Work required
Arrange everything from the line containing "effectivement avec votre machine de" down to the line containing "Бесшовное резиновое покрытие" in the listing below as a JSON list of strings, one string per line, leaving out blank lines.

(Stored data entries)
BEGIN

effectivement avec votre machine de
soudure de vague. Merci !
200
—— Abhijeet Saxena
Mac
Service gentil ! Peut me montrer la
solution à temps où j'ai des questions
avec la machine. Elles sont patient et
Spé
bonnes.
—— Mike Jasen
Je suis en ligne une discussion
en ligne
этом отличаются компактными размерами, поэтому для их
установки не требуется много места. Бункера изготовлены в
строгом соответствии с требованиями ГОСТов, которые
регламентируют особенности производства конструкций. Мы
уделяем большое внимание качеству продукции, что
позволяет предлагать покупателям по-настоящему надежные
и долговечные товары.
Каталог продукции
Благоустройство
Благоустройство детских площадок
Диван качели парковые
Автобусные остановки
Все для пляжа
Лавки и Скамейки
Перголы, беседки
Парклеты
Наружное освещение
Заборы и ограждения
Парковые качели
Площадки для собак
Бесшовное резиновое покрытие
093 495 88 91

END
BEGIN

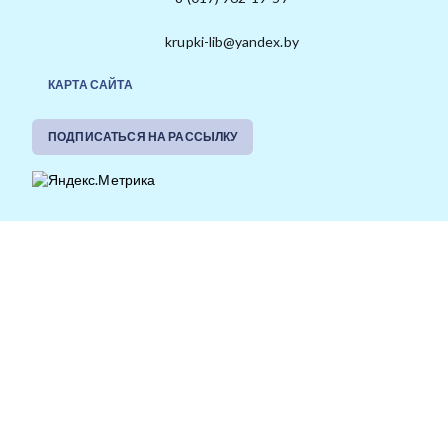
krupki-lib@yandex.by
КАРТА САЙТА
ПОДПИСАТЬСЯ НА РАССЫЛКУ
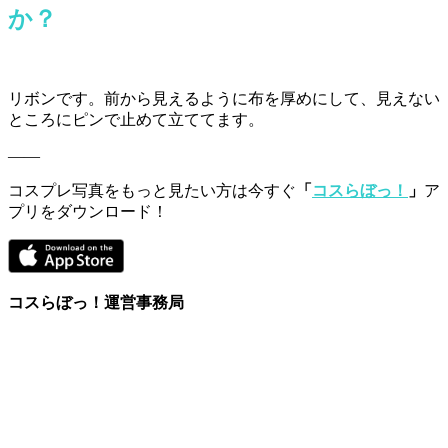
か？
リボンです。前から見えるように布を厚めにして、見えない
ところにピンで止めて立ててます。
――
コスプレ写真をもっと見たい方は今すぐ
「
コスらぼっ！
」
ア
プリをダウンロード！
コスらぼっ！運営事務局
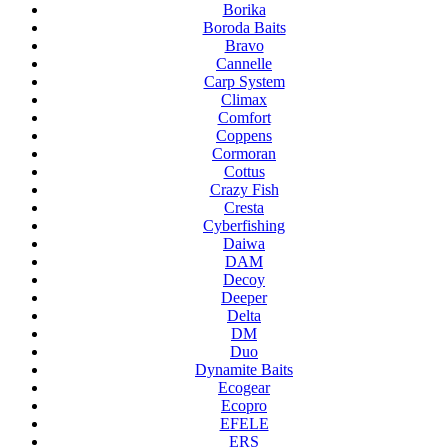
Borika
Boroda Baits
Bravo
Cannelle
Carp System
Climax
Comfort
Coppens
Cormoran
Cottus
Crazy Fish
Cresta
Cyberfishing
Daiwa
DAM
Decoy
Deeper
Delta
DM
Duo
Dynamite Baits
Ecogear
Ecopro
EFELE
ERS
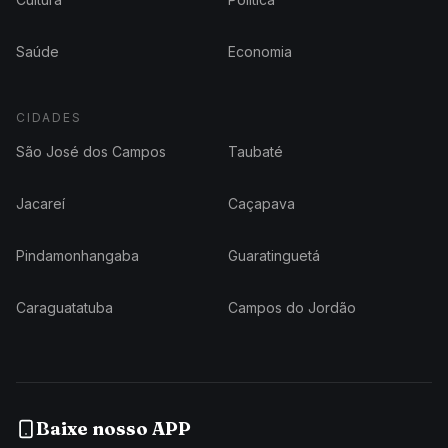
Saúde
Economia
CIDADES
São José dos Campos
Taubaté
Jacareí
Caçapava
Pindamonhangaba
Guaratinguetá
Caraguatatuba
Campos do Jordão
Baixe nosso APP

END

Your response
[
  "effectivement avec votre machine de",
  "soudure de vague. Merci !",
  "200",
  "—— Abhijeet Saxena",
  "Mac",
  "Service gentil ! Peut me montrer la",
  "solution à temps où j'ai des questions",
  "avec la machine. Elles sont patient et",
  "Spé",
  "bonnes.",
  "—— Mike Jasen",
  "Je suis en ligne une discussion",
  "en ligne",
  "этом отличаются компактными размерами, поэтому для их",
  "установки не требуется много места. Бункера изготовлены в",
  "строгом соответствии с требованиями ГОСТов, которые",
  "регламентируют особенности производства конструкций. Мы",
  "уделяем большое внимание качеству продукции, что",
  "позволяет предлагать покупателям по-настоящему надежные",
  "и долговечные товары.",
  "Каталог продукции",
  "Благоустройство",
  "Благоустройство детских площадок",
  "Диван качели парковые",
  "Автобусные остановки",
  "Все для пляжа",
  "Лавки и Скамейки",
  "Перголы, беседки",
  "Парклеты",
  "Наружное освещение",
  "Заборы и ограждения",
  "Парковые качели",
  "Площадки для собак",
  "Бесшовное резиновое покрытие"
]